### WHAT YOU WILL DO
Whenever "SameCoordinates" appears in a line, please copy that line from the data.

AVAILABLE RECORDS Block Start

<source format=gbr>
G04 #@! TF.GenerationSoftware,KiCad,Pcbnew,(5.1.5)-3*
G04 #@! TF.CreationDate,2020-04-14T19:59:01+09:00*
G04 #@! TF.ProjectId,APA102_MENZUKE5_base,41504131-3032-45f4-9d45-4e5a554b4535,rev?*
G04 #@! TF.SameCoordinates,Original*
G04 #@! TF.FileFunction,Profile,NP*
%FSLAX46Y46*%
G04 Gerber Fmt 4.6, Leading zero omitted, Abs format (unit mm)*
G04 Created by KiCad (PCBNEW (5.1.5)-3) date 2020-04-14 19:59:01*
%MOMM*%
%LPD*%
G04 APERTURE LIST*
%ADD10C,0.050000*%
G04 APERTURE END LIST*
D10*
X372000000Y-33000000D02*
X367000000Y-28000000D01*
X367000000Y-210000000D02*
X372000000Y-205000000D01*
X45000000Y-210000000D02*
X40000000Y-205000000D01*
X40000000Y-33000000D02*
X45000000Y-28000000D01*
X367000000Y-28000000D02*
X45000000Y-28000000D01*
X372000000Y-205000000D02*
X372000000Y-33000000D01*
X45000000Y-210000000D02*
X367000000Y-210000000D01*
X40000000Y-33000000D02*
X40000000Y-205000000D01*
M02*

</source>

AVAILABLE RECORDS Block End
AVAILABLE RECORDS Block Start

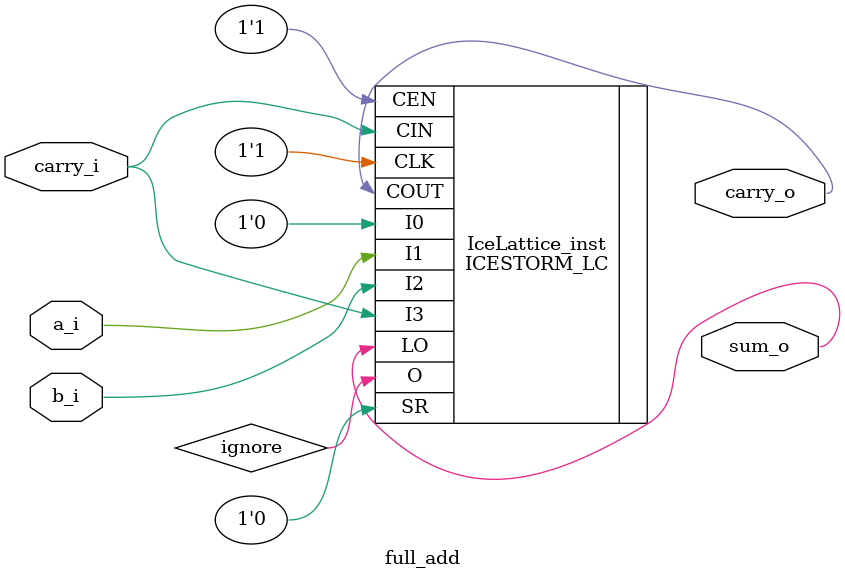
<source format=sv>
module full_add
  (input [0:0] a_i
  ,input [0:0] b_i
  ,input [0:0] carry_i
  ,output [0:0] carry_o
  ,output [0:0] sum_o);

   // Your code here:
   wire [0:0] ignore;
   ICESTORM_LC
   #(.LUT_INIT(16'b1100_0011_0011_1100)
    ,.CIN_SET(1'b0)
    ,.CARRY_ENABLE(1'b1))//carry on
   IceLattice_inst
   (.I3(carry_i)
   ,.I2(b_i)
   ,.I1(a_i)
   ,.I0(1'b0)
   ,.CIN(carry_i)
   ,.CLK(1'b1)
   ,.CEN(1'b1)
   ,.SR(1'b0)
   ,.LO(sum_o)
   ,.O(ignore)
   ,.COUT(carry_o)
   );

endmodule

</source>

AVAILABLE RECORDS Block End
AVAILABLE RECORDS Block Start

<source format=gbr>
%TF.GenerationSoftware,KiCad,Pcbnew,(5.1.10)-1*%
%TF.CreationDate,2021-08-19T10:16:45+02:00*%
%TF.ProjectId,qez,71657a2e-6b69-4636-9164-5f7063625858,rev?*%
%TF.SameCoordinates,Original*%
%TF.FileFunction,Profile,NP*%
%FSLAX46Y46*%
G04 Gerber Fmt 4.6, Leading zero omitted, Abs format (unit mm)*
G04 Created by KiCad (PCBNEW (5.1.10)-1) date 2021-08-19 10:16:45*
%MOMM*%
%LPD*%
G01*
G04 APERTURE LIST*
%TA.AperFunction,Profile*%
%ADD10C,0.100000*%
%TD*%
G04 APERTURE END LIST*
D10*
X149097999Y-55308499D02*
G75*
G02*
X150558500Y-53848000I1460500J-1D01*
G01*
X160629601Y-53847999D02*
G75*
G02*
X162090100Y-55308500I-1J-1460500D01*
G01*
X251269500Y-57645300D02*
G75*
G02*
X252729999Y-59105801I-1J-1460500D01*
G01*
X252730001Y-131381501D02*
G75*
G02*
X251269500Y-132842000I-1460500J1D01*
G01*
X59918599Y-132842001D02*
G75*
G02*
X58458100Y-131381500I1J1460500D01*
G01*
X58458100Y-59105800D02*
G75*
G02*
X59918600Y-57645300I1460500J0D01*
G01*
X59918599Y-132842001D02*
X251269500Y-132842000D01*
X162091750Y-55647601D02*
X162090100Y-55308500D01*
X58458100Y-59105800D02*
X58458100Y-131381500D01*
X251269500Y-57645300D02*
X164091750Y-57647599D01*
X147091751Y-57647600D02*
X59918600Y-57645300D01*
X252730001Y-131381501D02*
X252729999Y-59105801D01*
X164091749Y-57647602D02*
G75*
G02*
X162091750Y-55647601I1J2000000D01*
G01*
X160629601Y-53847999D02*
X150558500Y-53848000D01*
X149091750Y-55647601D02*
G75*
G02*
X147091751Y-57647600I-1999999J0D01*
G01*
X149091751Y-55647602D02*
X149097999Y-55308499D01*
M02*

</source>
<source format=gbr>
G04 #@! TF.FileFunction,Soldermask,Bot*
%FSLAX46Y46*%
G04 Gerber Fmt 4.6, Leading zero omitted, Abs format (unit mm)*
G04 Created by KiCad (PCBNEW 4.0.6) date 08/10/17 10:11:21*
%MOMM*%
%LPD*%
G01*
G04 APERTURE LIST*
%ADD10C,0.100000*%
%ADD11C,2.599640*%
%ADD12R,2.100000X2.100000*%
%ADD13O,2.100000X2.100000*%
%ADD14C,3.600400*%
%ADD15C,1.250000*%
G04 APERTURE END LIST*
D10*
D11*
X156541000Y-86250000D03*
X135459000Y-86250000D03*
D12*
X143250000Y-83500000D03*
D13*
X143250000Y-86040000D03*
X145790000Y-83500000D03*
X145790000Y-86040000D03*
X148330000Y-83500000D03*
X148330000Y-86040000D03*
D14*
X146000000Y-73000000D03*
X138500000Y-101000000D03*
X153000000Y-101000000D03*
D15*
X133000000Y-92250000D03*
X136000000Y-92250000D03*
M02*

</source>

AVAILABLE RECORDS Block End

### SOLUTION TO THIS EXERCISE
G04 #@! TF.SameCoordinates,Original*
%TF.SameCoordinates,Original*%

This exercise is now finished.